Given exercise:
Report every line in the items below that contains the string "informatie", matching case exactly.

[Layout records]
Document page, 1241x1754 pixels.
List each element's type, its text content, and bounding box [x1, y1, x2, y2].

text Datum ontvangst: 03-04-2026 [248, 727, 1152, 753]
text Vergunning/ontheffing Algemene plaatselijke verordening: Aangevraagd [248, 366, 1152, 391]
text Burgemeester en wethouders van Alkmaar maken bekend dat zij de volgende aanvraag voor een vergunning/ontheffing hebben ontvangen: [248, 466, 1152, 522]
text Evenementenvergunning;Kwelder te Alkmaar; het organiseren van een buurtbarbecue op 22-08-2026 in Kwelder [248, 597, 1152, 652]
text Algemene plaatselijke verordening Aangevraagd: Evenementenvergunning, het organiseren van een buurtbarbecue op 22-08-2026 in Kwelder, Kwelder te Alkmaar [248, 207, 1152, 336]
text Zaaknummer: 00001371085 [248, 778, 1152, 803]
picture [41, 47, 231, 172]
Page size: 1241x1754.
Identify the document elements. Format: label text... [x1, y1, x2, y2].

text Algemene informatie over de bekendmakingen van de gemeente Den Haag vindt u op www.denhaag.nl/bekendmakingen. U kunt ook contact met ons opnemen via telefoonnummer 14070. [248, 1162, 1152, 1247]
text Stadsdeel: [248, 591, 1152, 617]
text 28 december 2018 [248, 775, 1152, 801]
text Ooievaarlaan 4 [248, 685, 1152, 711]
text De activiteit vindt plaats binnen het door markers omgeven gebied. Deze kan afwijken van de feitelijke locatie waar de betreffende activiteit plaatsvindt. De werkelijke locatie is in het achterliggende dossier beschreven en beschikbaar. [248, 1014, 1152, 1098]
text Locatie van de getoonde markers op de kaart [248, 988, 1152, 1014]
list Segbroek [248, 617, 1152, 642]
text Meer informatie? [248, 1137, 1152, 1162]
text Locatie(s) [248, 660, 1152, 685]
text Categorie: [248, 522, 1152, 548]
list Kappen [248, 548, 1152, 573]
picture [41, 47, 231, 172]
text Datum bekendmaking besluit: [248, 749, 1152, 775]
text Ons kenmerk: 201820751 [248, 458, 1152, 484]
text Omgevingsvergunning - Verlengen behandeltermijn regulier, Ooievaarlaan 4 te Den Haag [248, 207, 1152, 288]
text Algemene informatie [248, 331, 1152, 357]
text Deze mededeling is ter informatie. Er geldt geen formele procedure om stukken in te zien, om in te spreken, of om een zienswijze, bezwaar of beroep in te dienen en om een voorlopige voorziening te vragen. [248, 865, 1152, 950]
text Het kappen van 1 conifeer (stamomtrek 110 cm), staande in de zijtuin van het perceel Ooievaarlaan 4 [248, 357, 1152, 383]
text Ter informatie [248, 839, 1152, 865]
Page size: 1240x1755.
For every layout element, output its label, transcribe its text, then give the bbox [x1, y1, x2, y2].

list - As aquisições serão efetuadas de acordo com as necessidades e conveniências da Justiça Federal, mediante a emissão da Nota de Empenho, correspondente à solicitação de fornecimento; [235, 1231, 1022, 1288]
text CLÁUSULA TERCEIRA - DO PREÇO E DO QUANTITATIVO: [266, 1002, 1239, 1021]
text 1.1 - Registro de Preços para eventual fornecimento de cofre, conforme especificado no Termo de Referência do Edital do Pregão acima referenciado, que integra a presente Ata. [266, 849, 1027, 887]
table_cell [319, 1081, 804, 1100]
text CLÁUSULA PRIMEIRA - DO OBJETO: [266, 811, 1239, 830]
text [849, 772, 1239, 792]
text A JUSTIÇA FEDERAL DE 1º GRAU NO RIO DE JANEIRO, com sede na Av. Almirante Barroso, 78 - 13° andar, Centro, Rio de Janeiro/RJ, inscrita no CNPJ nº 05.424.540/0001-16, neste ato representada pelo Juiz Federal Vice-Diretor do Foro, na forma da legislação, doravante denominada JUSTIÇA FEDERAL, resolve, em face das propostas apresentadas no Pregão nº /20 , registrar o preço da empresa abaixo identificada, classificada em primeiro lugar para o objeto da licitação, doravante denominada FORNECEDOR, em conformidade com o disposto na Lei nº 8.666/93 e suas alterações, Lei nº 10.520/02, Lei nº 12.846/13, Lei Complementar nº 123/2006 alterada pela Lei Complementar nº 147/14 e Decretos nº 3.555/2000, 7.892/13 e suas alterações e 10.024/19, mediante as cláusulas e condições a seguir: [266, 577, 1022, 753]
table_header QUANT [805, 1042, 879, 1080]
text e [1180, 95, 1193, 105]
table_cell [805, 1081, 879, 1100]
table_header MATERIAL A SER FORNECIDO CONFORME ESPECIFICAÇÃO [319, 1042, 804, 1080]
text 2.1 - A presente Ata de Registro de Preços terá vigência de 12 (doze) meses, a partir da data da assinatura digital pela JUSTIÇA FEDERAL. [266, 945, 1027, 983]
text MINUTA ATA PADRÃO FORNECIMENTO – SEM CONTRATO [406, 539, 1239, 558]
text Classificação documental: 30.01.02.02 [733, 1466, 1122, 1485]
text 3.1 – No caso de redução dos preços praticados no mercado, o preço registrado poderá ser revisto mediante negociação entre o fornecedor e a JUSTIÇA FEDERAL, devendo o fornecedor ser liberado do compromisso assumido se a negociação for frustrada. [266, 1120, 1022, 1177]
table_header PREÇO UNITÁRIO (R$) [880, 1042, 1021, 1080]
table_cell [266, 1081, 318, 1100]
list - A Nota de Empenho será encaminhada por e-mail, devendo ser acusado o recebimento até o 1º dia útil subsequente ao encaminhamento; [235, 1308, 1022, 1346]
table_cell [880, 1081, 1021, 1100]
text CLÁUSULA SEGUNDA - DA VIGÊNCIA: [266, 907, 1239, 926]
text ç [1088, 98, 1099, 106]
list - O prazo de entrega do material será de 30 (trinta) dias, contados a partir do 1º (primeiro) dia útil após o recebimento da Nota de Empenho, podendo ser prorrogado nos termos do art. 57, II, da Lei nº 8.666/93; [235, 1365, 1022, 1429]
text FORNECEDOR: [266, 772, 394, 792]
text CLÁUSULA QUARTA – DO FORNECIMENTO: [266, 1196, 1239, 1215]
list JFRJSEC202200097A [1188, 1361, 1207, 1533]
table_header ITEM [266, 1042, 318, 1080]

Answer to the task:
text Algemene informatie over de bekendmakingen van de gemeente Den Haag vindt u op www.denhaag.nl/bekendmakingen. U kunt ook contact met ons opnemen via telefoonnummer 14070. [248, 1162, 1152, 1247]
text Meer informatie? [248, 1137, 1152, 1162]
text Algemene informatie [248, 331, 1152, 357]
text Deze mededeling is ter informatie. Er geldt geen formele procedure om stukken in te zien, om in te spreken, of om een zienswijze, bezwaar of beroep in te dienen en om een voorlopige voorziening te vragen. [248, 865, 1152, 950]
text Ter informatie [248, 839, 1152, 865]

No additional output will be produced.